In the past year, the juvenile justice system has received significant local and national media attention for improvements in policy and practice: 

  • A Baltimore Sun op-ed praised the Maryland Department of Juvenile Services (DJS), under Secretary Sam Abed’s leadership, for making progress in diverting youth from confinement, decreasing overcrowding, and providing more community-based, evidence-supported alternatives to detention for youth offenders.  The Sun op-ed, based on a report by the independent Juvenile Justice Montoring Unit, announced that conditions and safety in Maryland’s youth detention centers have improved, with reported decreases in violence, injuries, group disturbances, and use of restraints.  
  •  Longstanding plans to build a $100 million, 180-bed jail for juveniles charged as adults were scrapped, with $70 million allocated instead to renovate smaller facilities and build a desperately needed new treatment center.   A promising part of this plan includes placing youth who have been charged as adults but are eligible for waiver into the juvenile system in special juvenile pre-adjudication facilities.
  • Mandatory sentences of Life Without Parole for juveniles, including for murder, have been abolished by the Supreme Court (see Bernadine Dohrn’s  article in the UFC Connection at page 5).
  • An  Annie E. Casey Foundation national report  concluded that significant gains have been made in the last decade in reducing the youth prison population while also improving public safety, with Maryland showing some of the greatest improvements.  
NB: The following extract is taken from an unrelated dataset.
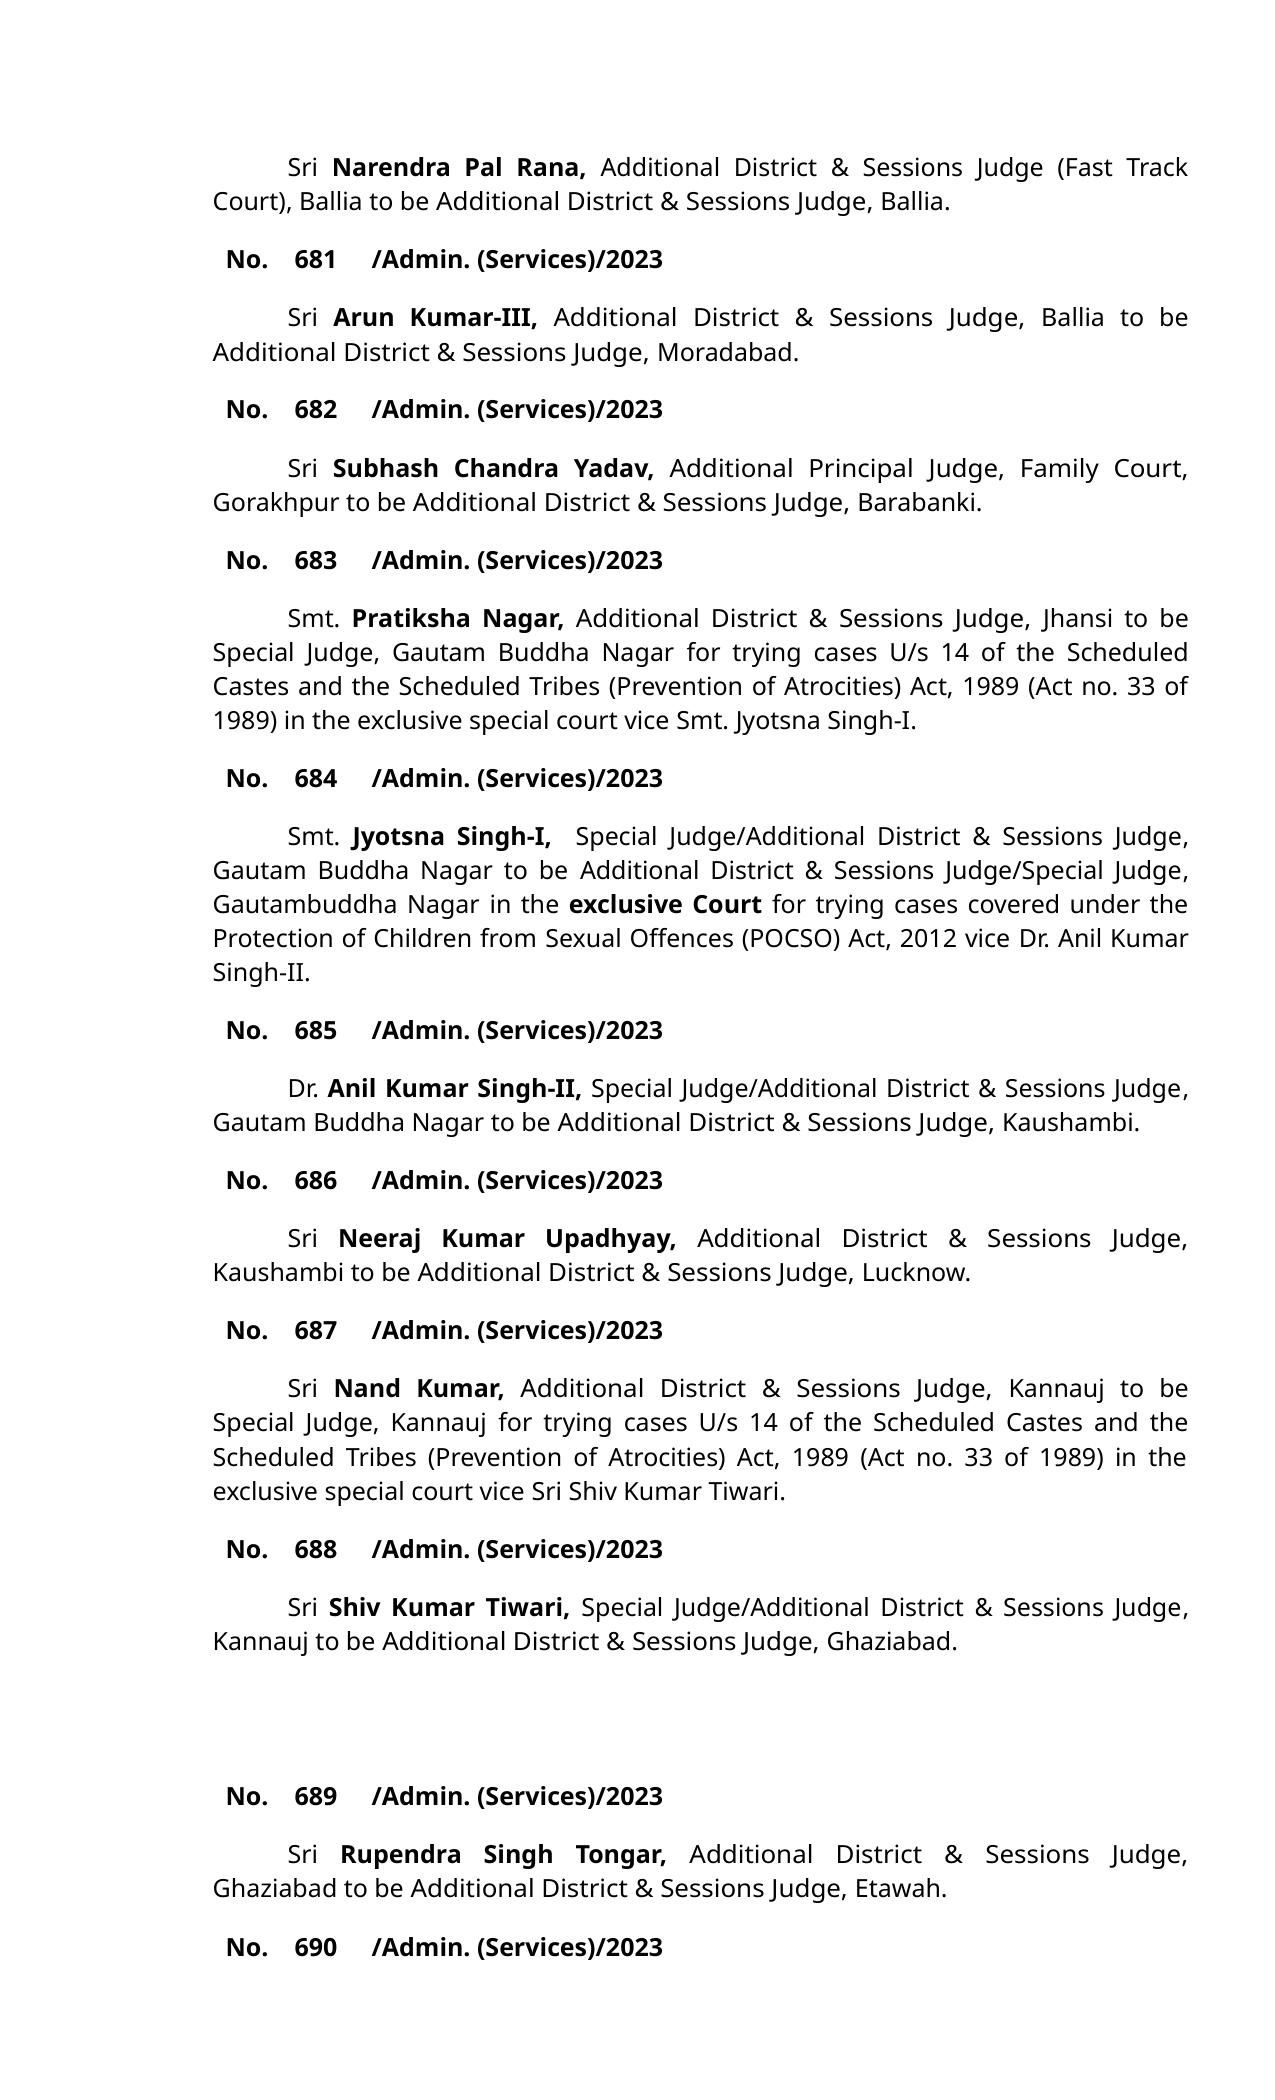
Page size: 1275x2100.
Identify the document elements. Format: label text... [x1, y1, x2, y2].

These changes represent a sea-change from the highly punitive and largely ineffective practices of the 1990s toward evidence-based and holistic reforms that focus on alternatives to detention and improved outcomes for youth.  Capitalizing on the progress made in the past decade, the juvenile justice system should consider the following reforms, among others:

  • Increase the availability of treatment programs and community and home-based alternatives to detention.  According to the Juvenile Justice Monitoring Unit report, hundreds of youth were held in detention centers for more than two months (with one youth waiting 217 days) last year while awaiting placement in treatment or other community-based programs .  DJS has already made significant progress in this area – the Baltimore City Juvenile Detention Center showed a 36 percent reduction in the number of youth who waited over two months for placement in a treatment program.  There is still room for improvement, given the risks of high-security detention for non-violent and low-risk youth.
  • Improve conditions and expand availability of alternatives to detention for girls.  Programs and services for girls, who are generally low-risk and high-need, lag well behind those for boys.  Very few alternatives to detention in Maryland accept girls, and there is a dearth of programs and services available in the all-girls treatment facility (the Carter Center) and the detention facility (the Waxter Center), where numbers have remained nearly the same as last year.  The staff at Carter has been trained in the Attachment, Self-Regulation and Competency (ARC) model of trauma-informed care, a practice which should be continued and expanded to address other gender-specific needs of girls throughout the juvenile justice system.  DJS and its partners should continue working to bring the progress seen for boys to girls in the system and should consider racial, ethnic, and sexual orientation sub-populations to ensure that progress is equally helping meet their needs.
  • Schools, social services, the courts, the police, DJS, and community-based resources should adopt promising practices to prevent youth involvement in the justice system and to end the “school-to-prison pipeline” or, more comprehensively, the cradle-to-prison pipeline.  Youth should have access to programs and services before they end up in the juvenile justice system. 
Policymakers and advocates must continue to work together to ensure that recent progress represents a new beginning, and not the end, of our efforts to improve outcomes for our youth.